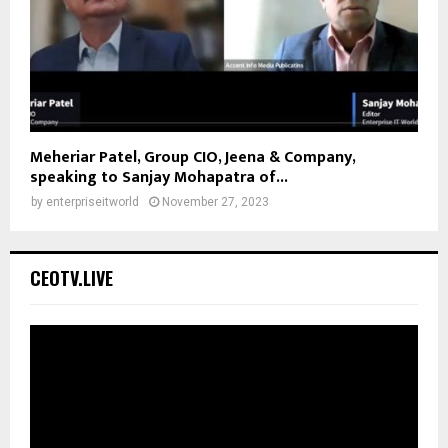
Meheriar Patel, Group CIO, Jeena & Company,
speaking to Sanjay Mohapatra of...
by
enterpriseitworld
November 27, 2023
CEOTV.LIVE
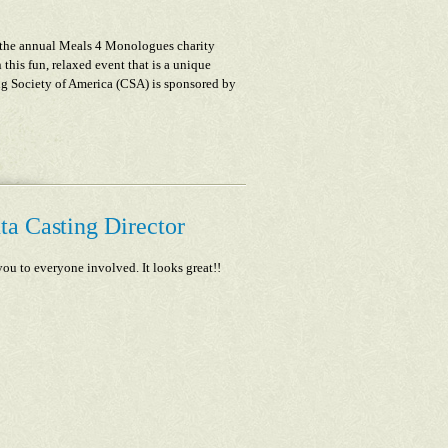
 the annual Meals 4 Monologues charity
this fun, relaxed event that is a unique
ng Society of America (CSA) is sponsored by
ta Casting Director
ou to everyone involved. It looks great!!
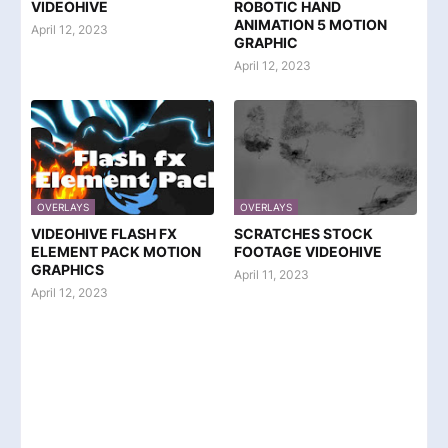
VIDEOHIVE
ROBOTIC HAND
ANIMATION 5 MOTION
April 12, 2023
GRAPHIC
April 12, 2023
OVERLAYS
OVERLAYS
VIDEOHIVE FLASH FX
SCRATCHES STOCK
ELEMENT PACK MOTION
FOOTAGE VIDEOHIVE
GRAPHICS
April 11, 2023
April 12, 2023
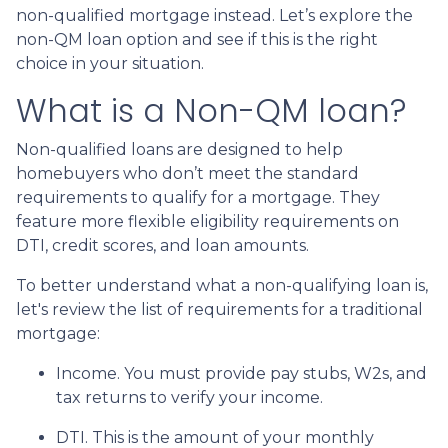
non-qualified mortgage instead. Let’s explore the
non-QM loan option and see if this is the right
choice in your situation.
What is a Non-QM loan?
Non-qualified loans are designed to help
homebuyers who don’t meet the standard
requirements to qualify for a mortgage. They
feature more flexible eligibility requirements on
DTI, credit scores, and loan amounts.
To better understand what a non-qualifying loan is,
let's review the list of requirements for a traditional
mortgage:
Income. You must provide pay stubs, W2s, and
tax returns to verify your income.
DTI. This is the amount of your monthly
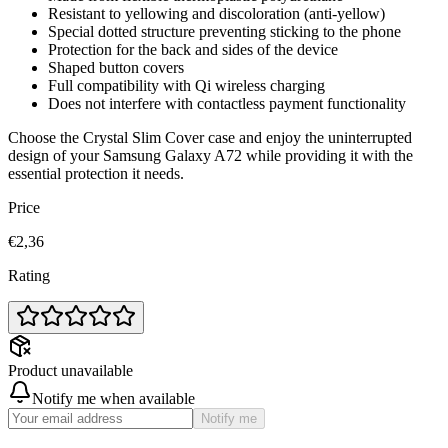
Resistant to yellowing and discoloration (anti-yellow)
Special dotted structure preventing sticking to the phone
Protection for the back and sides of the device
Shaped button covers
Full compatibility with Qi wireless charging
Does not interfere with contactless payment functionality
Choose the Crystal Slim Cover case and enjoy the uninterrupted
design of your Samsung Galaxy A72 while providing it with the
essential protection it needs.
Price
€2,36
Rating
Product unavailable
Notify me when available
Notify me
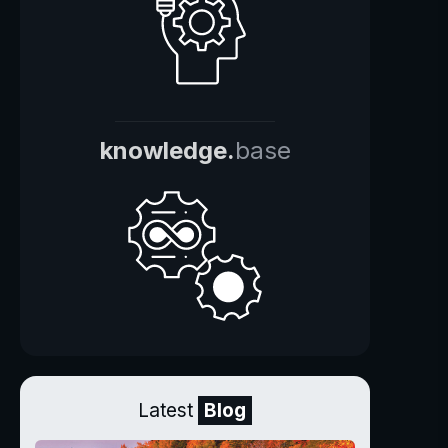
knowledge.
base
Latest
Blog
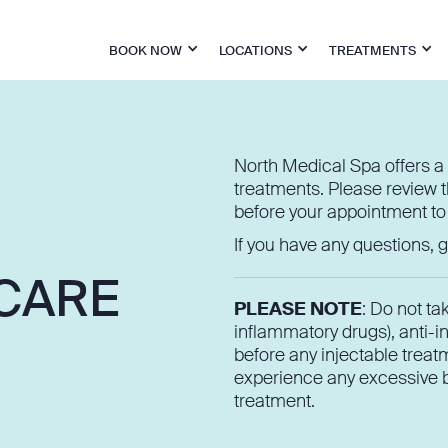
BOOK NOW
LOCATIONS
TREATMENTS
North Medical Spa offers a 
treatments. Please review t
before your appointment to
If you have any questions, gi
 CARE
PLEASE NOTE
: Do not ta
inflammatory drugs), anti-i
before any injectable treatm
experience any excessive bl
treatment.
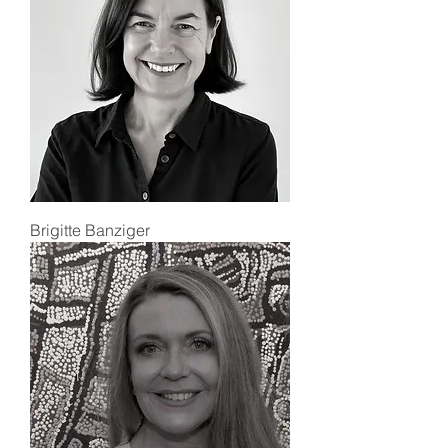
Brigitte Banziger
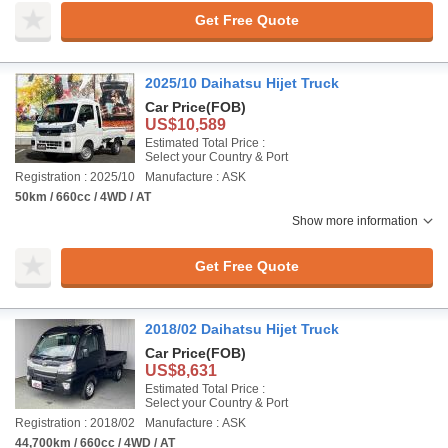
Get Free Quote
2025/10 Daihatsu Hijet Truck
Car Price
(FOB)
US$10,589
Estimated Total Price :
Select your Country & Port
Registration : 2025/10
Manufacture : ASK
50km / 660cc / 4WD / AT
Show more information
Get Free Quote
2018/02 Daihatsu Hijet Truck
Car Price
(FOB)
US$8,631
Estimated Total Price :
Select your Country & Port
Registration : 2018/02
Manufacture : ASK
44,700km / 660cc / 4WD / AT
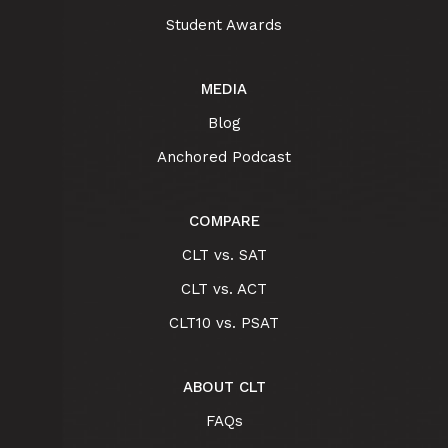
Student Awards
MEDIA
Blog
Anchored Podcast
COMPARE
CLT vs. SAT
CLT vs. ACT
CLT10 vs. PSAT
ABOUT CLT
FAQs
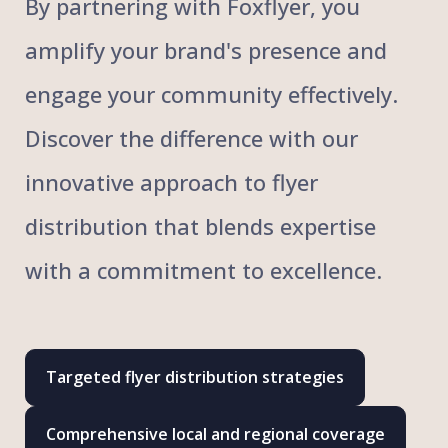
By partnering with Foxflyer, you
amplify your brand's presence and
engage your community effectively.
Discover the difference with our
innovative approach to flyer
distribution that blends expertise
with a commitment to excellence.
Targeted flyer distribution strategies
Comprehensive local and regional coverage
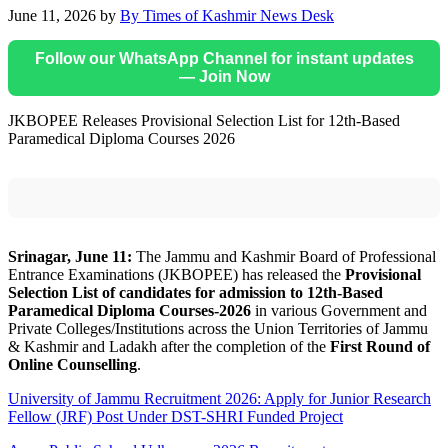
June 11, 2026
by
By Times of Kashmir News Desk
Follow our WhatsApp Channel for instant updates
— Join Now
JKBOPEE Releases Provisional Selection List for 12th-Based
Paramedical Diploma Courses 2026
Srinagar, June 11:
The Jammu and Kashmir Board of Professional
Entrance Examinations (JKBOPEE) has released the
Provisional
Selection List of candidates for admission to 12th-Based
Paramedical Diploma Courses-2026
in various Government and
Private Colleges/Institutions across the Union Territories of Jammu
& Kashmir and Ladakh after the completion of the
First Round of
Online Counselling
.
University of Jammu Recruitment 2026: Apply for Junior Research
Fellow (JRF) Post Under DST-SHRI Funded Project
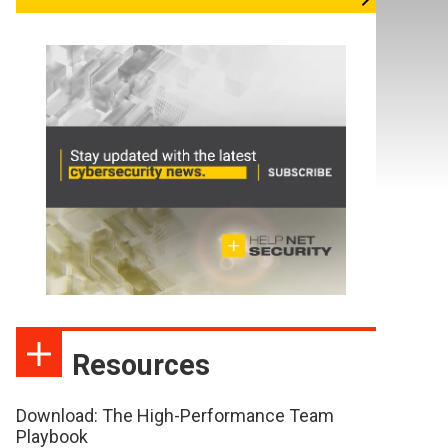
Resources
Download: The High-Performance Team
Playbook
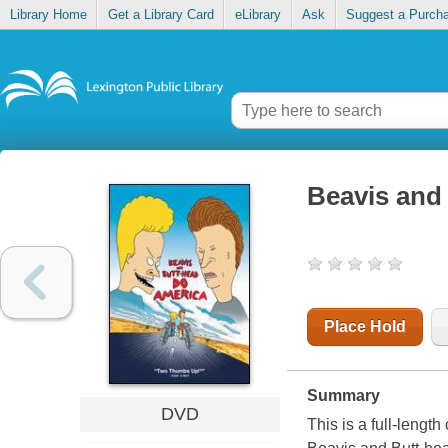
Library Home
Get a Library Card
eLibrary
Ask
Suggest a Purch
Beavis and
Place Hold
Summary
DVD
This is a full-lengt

What the task requires: Could you change "April 12, 2023" to "April 14, 2023" everywhere it occurs in the rows above and write out the text of every row again, otherwise unchanged and without the pictures?

Answer box:
Meheriar Patel, Group CIO, Jeena & Company,
speaking to Sanjay Mohapatra of...
by
enterpriseitworld
November 27, 2023
CEOTV.LIVE
 the annual Meals 4 Monologues charity
this fun, relaxed event that is a unique
ng Society of America (CSA) is sponsored by
ta Casting Director
ou to everyone involved. It looks great!!
VIDEOHIVE
ROBOTIC HAND
ANIMATION 5 MOTION
April 14, 2023
GRAPHIC
April 14, 2023
OVERLAYS
OVERLAYS
VIDEOHIVE FLASH FX
SCRATCHES STOCK
ELEMENT PACK MOTION
FOOTAGE VIDEOHIVE
GRAPHICS
April 11, 2023
April 14, 2023
non-qualified mortgage instead. Let’s explore the
non-QM loan option and see if this is the right
choice in your situation.
What is a Non-QM loan?
Non-qualified loans are designed to help
homebuyers who don’t meet the standard
requirements to qualify for a mortgage. They
feature more flexible eligibility requirements on
DTI, credit scores, and loan amounts.
To better understand what a non-qualifying loan is,
let's review the list of requirements for a traditional
mortgage:
Income. You must provide pay stubs, W2s, and
tax returns to verify your income.
DTI. This is the amount of your monthly
Resistant to yellowing and discoloration (anti-yellow)
Special dotted structure preventing sticking to the phone
Protection for the back and sides of the device
Shaped button covers
Full compatibility with Qi wireless charging
Does not interfere with contactless payment functionality
Choose the Crystal Slim Cover case and enjoy the uninterrupted
design of your Samsung Galaxy A72 while providing it with the
essential protection it needs.
Price
€2,36
Rating
Product unavailable
Notify me when available
Notify me
knowledge.
base
Latest
Blog
BOOK NOW
LOCATIONS
TREATMENTS
North Medical Spa offers a 
treatments. Please review t
before your appointment to
If you have any questions, gi
 CARE
PLEASE NOTE
: Do not ta
inflammatory drugs), anti-i
before any injectable treatm
experience any excessive bl
treatment.
Brigitte Banziger
Get Free Quote
2025/10 Daihatsu Hijet Truck
Car Price
(FOB)
US$10,589
Estimated Total Price :
Select your Country & Port
Registration : 2025/10
Manufacture : ASK
50km / 660cc / 4WD / AT
Show more information
Get Free Quote
2018/02 Daihatsu Hijet Truck
Car Price
(FOB)
US$8,631
Estimated Total Price :
Select your Country & Port
Registration : 2018/02
Manufacture : ASK
44,700km / 660cc / 4WD / AT
Student Awards
MEDIA
Blog
Anchored Podcast
COMPARE
CLT vs. SAT
CLT vs. ACT
CLT10 vs. PSAT
ABOUT CLT
FAQs
By partnering with Foxflyer, you
amplify your brand's presence and
engage your community effectively.
Discover the difference with our
innovative approach to flyer
distribution that blends expertise
with a commitment to excellence.
Targeted flyer distribution strategies
Comprehensive local and regional coverage
June 11, 2026
by
By Times of Kashmir News Desk
Follow our WhatsApp Channel for instant updates
— Join Now
JKBOPEE Releases Provisional Selection List for 12th-Based
Paramedical Diploma Courses 2026
Srinagar, June 11:
The Jammu and Kashmir Board of Professional
Entrance Examinations (JKBOPEE) has released the
Provisional
Selection List of candidates for admission to 12th-Based
Paramedical Diploma Courses-2026
in various Government and
Private Colleges/Institutions across the Union Territories of Jammu
& Kashmir and Ladakh after the completion of the
First Round of
Online Counselling
.
University of Jammu Recruitment 2026: Apply for Junior Research
Fellow (JRF) Post Under DST-SHRI Funded Project
Resources
Download: The High-Performance Team
Playbook
Library Home
Get a Library Card
eLibrary
Ask
Suggest a Purch
Beavis and
Place Hold
Summary
DVD
This is a full-lengt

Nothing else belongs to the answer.